Eu não gosto de experimentar a tal forma grande,

porque ela nunca me serve, mas vez ou outra me

deixo levar, ok, tudo bem, vamos ver, e aí como

sempre eu experimento aquela sensação, pela milionésima

vez, de ser uma das irmãs da Cinderela

que não cabiam no delicado e minúsculo sapatinho

de cristal da protagonista do conto de fadas.

É um inferno.

Quando eu tinha 14 anos e já calçava 40 ia com

a minha mãe na Cordobán, numa loja que ficava

no Shopping Iguatemi aqui em São Paulo em um

corredor que se chamava à época mini-shopping.

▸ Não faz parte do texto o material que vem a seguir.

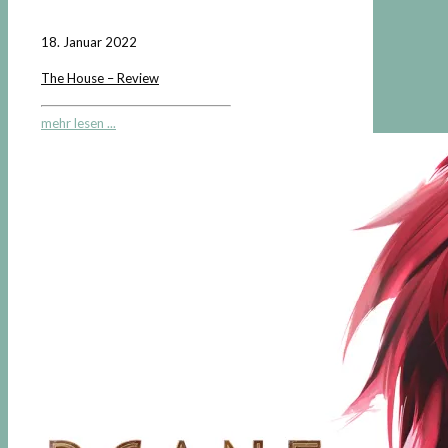
18. Januar 2022
The House – Review
mehr lesen ...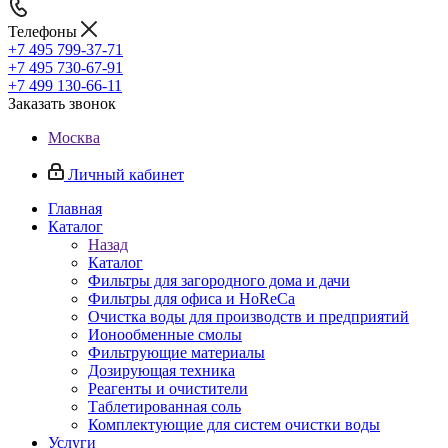
Телефоны
+7 495 799-37-71
+7 495 730-67-91
+7 499 130-66-11
Заказать звонок
Москва
Личный кабинет
Главная
Каталог
Назад
Каталог
Фильтры для загородного дома и дачи
Фильтры для офиса и HoReCa
Очистка воды для производств и предприятий
Ионообменные смолы
Фильтрующие материалы
Дозирующая техника
Реагенты и очистители
Таблетированная соль
Комплектующие для систем очистки воды
Услуги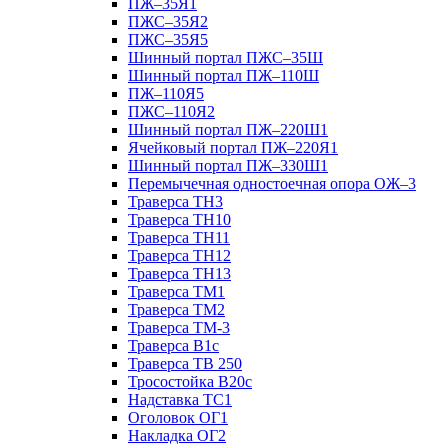
ПЖ–35Я1
ПЖС–35Я2
ПЖС–35Я5
Шинный портал ПЖС–35Ш
Шинный портал ПЖ–110Ш
ПЖ–110Я5
ПЖС–110Я2
Шинный портал ПЖ–220Ш1
Ячейковый портал ПЖ–220Я1
Шинный портал ПЖ–330Ш1
Перемычечная одностоечная опора ОЖ–3
Траверса ТН3
Траверса ТН10
Траверса ТН11
Траверса ТН12
Траверса ТН13
Траверса ТМ1
Траверса ТМ2
Траверса ТМ-3
Траверса В1с
Траверса ТВ 250
Тросостойка В20с
Надставка ТС1
Оголовок ОГ1
Накладка ОГ2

Lembrando da loja sinto até uma certa melancolia

pois era uma coisa bem sem graça, bege e marrom,

poucos produtos, mas era lá que eu ia com

a minha mãe para mandar fazer sapatos. Se hoje

é difícil achar meu número imagina há quarenta

anos? Nunca vou esquecer de uma mulher muito

alta que entrou na loja enquanto eu experimentava

o meu salto alto que enfim cabia em mim pois

tinham sido feitos sob medida e disse:

- Ah menina, não fique triste com os seus pés, eu

também calço 40, mas isso não me impediu de casar!

E você tem um rostinho lindo! Nunca esqueci

do que ela disse, só esqueci mesmo foi do modelo

do sapato.

Continua a ser um saco ir em loja de sapatos, mas

o pior são as lojas de tênis, pois os modelos femininos

vão até o número 39. Tenho que comprar os

modelos masculinos que são mais largos e não tem

aquelas cores fofas, rosinha, laranja. É muito chato,

muito difícil um que dê certo, mais complicado

ainda é levar o tênis na mala quando viajo, pois

ocupa metade do espaço e eu só uso em extrema

necessidade, basicamente para fazer caminhada.

Outro dia recebi um amigo em casa que perguntou

se eu era parente da Imelda Marcos, a tirana da

Filipinas, corrupta, que quando foi presa em 1986,

foram encontrados no seu closet mais de 1200 pares

de sapatos. Não gostei. Achei ele mal educado,

mas é verdade, basta eu achar um que me sirva que

compro logo de todas as cores e isso faz com que

eu tenha muitos pares mesmo.

Ter pés grandes é uma espécie de trauma, mas não

faço como muita gente que conheço que anda espremida,

com calos, para caber no 39, o maior número

que existe no mercado, com raras exceções.

Eu venho respeitando os meus pezinhos.